Dataset items
* * *

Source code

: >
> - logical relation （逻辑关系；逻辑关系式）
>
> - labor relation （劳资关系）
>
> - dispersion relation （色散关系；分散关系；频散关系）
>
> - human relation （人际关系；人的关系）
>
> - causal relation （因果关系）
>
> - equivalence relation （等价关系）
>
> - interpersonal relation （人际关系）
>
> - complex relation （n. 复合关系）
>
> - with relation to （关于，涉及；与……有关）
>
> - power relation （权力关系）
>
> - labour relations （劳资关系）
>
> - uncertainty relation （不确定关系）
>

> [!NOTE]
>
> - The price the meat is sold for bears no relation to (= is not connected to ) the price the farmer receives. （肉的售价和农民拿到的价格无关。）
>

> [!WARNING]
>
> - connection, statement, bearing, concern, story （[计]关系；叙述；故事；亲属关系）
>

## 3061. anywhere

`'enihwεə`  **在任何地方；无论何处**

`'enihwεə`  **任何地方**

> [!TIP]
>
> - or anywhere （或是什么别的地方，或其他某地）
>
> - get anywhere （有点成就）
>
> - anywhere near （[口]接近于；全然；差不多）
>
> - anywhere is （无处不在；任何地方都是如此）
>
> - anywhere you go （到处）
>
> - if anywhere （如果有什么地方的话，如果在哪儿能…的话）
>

* * *

## PROBLEM STATEMENT
Copy exactly, and only, the lines from the line that contains "## 3061. anywhere" through the end of the data above.

## WORKED SOLUTION
## 3061. anywhere

`'enihwεə`  **在任何地方；无论何处**

`'enihwεə`  **任何地方**

> [!TIP]
>
> - or anywhere （或是什么别的地方，或其他某地）
>
> - get anywhere （有点成就）
>
> - anywhere near （[口]接近于；全然；差不多）
>
> - anywhere is （无处不在；任何地方都是如此）
>
> - anywhere you go （到处）
>
> - if anywhere （如果有什么地方的话，如果在哪儿能…的话）
>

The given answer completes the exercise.